In our most recent workshop, we went on a field trip to the museum of conflict, better known as “The Conflictorium.” Their description reads as:
“The Conflictorium, Museum of Conflict is a space that invites people to participate, co-create, experiment, collaborate, study, read and engage in a process of meaning making. So come here to showcase or appreciate up-and-coming talents-musical, intellectual, artistic-or use this free spaces for any other activity that relates to the city or makes us grow as people…”
And they do a stupendous job of that. The museum tackles the issue of conflict by situating it within the context of Gujarat and its histories of resistance and struggles for social change. In doing so, they aims to replace the culture of silence omnipresent in Gujarat, with “conversation and constructive reasoning.”
The exhibits were obviously informed by extensive historical knowledge and research. Yet, instead of merely reciting “historical facts,” many of exhibits presented this information through non-conventional artistic methods. Just presenting the information differently spurred so much dialogue amongst our field trip groups and forced us all to re-conceptualize matters that we had previously covered in our workshops. I can only speak for myself, but I feel as if the Conflictorium successfully in meaning some of its aims.

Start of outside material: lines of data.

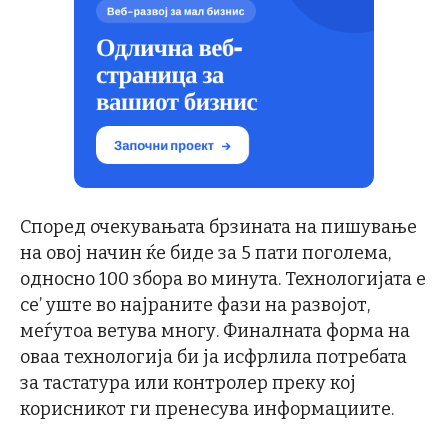
Според очекувањата брзината на пишување
на овој начин ќе биде за 5 пати поголема,
односно 100 збора во минута. Технологијата е
се’ уште во најраните фази на развојот,
меѓутоа ветува многу. Финалната форма на
оваа технологија би ја исфрлила потребата
за тастатура или контролер преку кој
корисникот ги пренесува информациите.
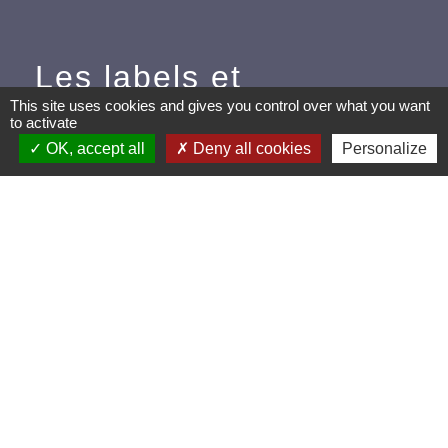
Les labels et
applications
This site uses cookies and gives you control over what you want
to activate
OK, accept all
Deny all cookies
Personalize
PanneauPocket (Téléchargez
l'application pour recevoir directement toutes les
informations de la commune)
Villes et Villages Fleuris
Ville active et sportive (2 lauriers)
Extinction de l'éclairage public (Extinction de 23h à
5h)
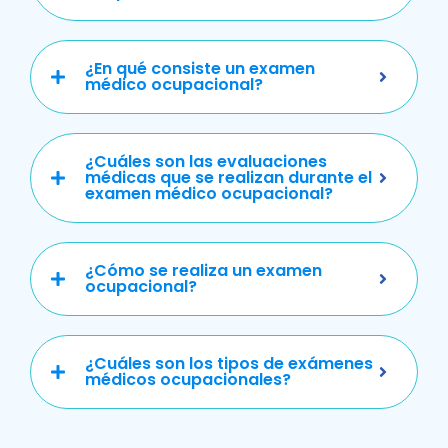
¿En qué consiste un examen
médico ocupacional?
¿Cuáles son las evaluaciones
médicas que se realizan durante el
examen médico ocupacional?
¿Cómo se realiza un examen
ocupacional?
¿Cuáles son los tipos de exámenes
médicos ocupacionales?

Managing the trip once we arrived was somewhat messy due to unforeseen changes in the exhibits. Despite this, these mix ups became a small detail in comparison to the fun we had throughout this trip. It was a wonderful change of pace from our typical workshop format and a more drastic change from the structure of classroom in participants’ schools. Of the students i spoke with, all of them expressed excitement and enthusiasm about our trip. In light of it all, I would gladly organize another trip to this museum.